Ogni spettatore porta a casa il suo spettacolo. Ma è una verità che riguarda tutte le opere e tutti gli artisti. In questo caso, mi sembra chiaro che più si andava avanti con le repliche e più si raggiungeva in sala quella temperatura emotiva in grado di restituire l'energia del palcoscenico. La forma scelta da Paranza-Il Miracolo è insieme avanguardistica e tradizionale, fa riferimento alla grande tradizione orale eppure parla in forme contemporanee di ciò che ci è accaduto. Molti spettatori si sono riconosciuti in uno (o alcuni) dei personaggi rappresentati. O perché hanno vissuto direttamente ciò che viene narrato, o perché qualche persona vicina ha subito un destino simile. Verso il finale dell'opera, si incontra il fiume dei suicidi e si evocano i casi veri di chi in Italia negli ultimi anni si è tolto la vita perché, semplicemente, non riusciva più a sopravvivere, e aveva vergogna di se stesso. Non è difficile, per esempio, riconoscere il caso accaduto a Civitanova Marche: il suicidio di una coppia di anziani (non bastavano i soldi, cinquecento euro, della pensione di lei) a cui ha fatto seguito anche il suicidio del fratello della donna. In questa “Spoon River” dell'Italia di oggi non è difficile incontrare qualcuno che abbiamo conosciuto, o figurarci quello che ci sarebbe potuto capitare, se non fossero poi accadute altre cose in grado di “salvarci”. La forma dello spettacolo non è però depressiva, anzi ci sono momenti in cui si ride, o almeno si sorride. E questo aiuta a far passare certi contenuti. Anche perché sono attivi alcuni meccanismi della suspence per cui si vuole sapere come andranno a finire i nostri quattro portatori di paranza. La costruzione della “macchina teatrale” (la paranza da portare sulle spalle per arrivare fino alla madonna dell'Arco per chiedere la grazia) è in sé e per sé motore d'attrazione, il punto che calamita il senso, i sensi, le percezioni, i riti di vestizione, i sussurri e le grida di chi è caduto e si è fatto male ma non per questo rinuncia a camminare e a fabbricarsi, non più da solo, ma con i nuovi compagni di strada, il proprio miracolo.

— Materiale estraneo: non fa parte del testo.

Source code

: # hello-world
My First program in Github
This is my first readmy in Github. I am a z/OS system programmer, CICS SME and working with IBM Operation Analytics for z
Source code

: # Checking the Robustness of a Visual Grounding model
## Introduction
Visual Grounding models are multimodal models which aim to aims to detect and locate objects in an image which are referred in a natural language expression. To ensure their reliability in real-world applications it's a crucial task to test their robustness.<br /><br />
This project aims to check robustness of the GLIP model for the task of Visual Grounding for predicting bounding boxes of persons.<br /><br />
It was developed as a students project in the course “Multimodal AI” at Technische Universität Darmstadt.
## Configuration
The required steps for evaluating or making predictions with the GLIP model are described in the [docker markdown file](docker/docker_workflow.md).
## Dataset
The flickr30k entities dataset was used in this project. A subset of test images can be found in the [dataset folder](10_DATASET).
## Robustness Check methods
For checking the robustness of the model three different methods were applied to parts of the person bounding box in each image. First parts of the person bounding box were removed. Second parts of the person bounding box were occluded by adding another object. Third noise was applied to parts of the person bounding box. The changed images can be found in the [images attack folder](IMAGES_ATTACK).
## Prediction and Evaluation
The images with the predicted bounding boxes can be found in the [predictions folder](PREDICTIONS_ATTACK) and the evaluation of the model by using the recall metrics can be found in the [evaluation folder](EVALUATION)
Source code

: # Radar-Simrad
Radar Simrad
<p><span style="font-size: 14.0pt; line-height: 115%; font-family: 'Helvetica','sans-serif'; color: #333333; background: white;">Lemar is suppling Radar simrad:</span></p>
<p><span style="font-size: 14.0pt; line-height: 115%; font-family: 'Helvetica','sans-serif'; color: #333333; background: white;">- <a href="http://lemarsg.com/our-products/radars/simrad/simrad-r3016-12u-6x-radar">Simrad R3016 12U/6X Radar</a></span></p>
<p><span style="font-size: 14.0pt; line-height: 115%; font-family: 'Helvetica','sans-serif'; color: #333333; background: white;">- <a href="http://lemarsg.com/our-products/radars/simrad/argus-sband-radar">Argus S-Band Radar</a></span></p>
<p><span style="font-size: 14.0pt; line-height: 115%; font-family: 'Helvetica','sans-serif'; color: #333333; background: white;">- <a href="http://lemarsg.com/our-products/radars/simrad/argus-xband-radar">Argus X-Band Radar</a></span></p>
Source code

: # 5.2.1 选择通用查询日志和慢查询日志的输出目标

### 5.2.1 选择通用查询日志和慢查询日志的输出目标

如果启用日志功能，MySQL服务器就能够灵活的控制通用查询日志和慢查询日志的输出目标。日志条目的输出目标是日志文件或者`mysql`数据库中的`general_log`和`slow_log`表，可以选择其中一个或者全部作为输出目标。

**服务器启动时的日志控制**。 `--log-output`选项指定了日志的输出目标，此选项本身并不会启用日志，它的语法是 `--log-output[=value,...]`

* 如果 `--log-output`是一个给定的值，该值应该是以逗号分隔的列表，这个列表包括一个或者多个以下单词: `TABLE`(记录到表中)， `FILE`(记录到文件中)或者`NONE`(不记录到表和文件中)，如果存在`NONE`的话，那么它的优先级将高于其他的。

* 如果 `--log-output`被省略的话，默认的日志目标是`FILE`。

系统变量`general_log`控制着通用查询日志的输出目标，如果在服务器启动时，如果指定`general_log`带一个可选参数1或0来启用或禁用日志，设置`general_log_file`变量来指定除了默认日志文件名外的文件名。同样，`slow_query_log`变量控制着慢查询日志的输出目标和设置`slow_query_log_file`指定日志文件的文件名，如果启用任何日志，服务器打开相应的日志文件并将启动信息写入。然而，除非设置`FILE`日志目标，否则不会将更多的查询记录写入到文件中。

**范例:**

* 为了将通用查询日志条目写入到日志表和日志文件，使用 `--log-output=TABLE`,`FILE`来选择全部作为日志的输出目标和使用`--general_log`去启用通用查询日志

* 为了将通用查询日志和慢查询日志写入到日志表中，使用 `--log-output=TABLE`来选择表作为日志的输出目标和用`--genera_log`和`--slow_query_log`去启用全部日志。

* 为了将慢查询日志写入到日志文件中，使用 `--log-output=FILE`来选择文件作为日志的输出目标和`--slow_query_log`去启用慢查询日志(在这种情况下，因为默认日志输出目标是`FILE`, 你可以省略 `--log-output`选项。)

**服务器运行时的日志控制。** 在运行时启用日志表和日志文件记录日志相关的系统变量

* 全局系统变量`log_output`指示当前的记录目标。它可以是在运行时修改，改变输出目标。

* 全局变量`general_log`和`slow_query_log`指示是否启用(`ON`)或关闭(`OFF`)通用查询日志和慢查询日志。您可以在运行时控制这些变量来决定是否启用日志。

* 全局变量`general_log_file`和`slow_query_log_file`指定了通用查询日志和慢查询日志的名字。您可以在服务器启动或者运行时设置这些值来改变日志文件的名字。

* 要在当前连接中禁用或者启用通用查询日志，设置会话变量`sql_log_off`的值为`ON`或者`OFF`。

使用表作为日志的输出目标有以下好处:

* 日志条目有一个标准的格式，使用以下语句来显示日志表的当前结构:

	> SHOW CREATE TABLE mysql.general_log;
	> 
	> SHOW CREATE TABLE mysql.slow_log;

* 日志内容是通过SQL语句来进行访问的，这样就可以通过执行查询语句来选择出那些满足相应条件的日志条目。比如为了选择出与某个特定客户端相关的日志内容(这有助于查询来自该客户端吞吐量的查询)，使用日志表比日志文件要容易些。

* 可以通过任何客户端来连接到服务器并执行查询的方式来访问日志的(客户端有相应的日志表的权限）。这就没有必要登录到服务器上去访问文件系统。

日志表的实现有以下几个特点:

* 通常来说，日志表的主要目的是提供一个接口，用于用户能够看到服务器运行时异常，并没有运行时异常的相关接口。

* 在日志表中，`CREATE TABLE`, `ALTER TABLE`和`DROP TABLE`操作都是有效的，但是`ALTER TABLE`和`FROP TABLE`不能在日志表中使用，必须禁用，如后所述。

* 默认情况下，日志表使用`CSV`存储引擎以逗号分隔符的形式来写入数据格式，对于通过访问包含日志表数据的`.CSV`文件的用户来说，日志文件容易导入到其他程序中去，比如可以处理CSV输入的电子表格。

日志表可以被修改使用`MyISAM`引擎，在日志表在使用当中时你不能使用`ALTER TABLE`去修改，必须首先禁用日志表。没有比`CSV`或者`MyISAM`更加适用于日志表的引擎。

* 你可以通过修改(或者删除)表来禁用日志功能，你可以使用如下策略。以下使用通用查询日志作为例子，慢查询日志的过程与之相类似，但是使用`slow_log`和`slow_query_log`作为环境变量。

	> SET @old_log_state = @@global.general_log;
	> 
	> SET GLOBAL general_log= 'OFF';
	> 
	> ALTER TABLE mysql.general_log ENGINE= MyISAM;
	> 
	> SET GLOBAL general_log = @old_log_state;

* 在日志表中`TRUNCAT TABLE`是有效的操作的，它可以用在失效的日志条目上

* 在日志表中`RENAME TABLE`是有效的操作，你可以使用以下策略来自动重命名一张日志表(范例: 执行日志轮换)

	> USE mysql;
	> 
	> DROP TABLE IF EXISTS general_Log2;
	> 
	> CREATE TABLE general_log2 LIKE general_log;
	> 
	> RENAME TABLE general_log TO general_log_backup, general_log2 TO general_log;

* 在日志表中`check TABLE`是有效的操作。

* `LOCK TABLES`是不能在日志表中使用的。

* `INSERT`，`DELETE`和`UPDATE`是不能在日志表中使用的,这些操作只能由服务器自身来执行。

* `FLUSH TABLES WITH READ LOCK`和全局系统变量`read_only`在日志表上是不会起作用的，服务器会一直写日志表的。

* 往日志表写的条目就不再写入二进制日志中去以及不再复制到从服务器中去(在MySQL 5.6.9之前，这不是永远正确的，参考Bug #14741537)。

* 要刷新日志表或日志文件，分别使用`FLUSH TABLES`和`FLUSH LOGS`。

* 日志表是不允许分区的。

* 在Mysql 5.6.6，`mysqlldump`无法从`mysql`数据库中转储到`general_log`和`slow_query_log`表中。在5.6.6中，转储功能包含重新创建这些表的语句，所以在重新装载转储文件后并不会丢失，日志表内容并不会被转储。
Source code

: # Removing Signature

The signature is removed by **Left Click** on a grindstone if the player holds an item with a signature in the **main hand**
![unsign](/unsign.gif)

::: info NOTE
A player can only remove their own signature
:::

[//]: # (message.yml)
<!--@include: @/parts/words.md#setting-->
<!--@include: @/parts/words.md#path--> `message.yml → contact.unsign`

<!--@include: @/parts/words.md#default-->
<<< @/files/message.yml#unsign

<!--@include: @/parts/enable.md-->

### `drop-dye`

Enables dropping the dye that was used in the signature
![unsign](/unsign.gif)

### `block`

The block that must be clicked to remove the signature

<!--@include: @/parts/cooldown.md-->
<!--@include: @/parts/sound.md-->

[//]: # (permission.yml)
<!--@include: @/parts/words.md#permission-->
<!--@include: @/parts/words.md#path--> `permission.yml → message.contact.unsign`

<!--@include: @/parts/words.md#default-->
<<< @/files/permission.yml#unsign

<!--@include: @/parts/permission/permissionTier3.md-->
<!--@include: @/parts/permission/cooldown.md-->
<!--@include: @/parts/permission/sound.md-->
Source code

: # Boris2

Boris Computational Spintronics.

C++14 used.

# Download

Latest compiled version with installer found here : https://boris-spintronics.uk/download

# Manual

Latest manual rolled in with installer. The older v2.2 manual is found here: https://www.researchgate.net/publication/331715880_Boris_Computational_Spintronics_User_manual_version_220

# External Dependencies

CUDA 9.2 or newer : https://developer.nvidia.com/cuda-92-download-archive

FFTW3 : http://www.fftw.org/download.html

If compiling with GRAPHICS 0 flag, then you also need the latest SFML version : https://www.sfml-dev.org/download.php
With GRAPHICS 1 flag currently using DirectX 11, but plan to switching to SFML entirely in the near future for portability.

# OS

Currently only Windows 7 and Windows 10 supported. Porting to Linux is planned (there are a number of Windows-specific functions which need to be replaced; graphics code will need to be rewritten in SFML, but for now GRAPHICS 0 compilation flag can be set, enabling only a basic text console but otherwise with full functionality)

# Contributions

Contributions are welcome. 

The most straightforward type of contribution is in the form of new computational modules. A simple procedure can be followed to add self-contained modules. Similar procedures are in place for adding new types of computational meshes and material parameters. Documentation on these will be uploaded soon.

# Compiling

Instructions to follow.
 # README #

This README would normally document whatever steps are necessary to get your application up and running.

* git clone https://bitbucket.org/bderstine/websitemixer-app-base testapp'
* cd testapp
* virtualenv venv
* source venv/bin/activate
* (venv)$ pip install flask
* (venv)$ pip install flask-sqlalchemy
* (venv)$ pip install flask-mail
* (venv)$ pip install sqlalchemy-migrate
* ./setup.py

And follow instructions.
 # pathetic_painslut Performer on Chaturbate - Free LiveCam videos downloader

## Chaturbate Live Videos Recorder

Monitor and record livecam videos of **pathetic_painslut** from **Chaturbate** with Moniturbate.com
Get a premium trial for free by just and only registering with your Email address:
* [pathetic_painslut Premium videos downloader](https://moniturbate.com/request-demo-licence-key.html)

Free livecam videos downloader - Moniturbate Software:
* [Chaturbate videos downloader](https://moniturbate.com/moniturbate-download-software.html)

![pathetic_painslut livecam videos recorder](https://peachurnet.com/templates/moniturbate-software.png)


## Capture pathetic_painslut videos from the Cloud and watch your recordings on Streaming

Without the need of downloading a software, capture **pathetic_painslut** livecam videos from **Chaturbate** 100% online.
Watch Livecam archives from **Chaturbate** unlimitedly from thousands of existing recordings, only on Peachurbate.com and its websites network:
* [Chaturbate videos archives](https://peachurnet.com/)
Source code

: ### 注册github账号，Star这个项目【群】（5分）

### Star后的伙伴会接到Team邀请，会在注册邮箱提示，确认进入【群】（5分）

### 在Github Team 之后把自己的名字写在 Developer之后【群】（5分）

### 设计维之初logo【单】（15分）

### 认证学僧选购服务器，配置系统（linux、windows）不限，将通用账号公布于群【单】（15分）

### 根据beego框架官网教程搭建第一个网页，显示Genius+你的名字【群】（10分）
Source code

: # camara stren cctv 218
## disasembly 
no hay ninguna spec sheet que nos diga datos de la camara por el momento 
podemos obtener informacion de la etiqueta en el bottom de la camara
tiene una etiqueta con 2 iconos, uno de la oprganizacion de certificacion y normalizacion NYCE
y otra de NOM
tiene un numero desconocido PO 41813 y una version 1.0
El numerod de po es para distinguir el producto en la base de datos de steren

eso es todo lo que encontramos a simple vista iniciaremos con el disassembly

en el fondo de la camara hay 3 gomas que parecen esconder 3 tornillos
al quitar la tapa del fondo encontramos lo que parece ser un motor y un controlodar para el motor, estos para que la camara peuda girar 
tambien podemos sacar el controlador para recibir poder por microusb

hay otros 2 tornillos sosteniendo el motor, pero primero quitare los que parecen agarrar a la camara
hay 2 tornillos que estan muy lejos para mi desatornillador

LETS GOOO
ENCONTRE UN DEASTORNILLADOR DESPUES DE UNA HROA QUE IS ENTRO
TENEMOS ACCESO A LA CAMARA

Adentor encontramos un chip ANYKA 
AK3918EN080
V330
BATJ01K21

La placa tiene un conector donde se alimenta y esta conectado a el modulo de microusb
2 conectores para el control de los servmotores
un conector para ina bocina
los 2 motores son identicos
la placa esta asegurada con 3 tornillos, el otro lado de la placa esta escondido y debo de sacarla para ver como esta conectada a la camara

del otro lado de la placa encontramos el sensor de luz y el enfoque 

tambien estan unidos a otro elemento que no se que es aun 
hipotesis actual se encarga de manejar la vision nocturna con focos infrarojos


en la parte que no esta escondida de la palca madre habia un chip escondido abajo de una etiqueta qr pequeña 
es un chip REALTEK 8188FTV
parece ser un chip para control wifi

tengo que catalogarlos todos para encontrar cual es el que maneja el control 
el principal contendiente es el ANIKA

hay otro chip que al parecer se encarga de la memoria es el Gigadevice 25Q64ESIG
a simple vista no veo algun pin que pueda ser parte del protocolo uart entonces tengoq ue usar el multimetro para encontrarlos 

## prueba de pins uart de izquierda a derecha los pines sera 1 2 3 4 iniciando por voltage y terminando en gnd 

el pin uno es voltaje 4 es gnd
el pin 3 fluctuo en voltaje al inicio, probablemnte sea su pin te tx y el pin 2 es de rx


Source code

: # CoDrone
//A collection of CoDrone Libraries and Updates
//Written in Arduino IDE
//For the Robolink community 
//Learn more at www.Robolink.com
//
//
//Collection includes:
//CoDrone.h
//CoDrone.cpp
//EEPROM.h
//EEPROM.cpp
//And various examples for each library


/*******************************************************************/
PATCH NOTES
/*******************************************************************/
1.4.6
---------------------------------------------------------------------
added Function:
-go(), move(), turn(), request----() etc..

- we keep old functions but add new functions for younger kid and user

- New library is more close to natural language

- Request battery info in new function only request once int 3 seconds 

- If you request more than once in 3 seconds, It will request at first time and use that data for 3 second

* Katia Ippaso, giornalista e scrittrice, vive a Roma. Come autrice di teatro, ha composto diversi atti unici ( Maman , Vittime , Respiri ), tutti rappresentati e pubblicati. Attualmente sta lavorando ad una trilogia teatrale sul Giappone contemporaneo e sui suoi riti di passaggio: il primo movimento si intitola Doll is Mine .    È stato premiato con l'“Aide a la création”    dal Ministero della Cultura Francese ed è in fase di allestimento in Francia. Il secondo movimento, Hikikomori , porta anche la firma di Marco Andreoli. Sta ultimando il terzo movimento, Evaporati . Come saggista, per Editoria & Spettacolo, ha pubblicato: Le voci di Santiago , Io sono un'attrice – I teatri di Roberto Latini , Amleto a Gerusalemme . È redattrice del quotidiano “Il Garantista” - dove si occupa prevalentemente della sezione Ritratti – e caporedattrice del trimestrale “Outlet, per una critica dell'ideologia italiana”.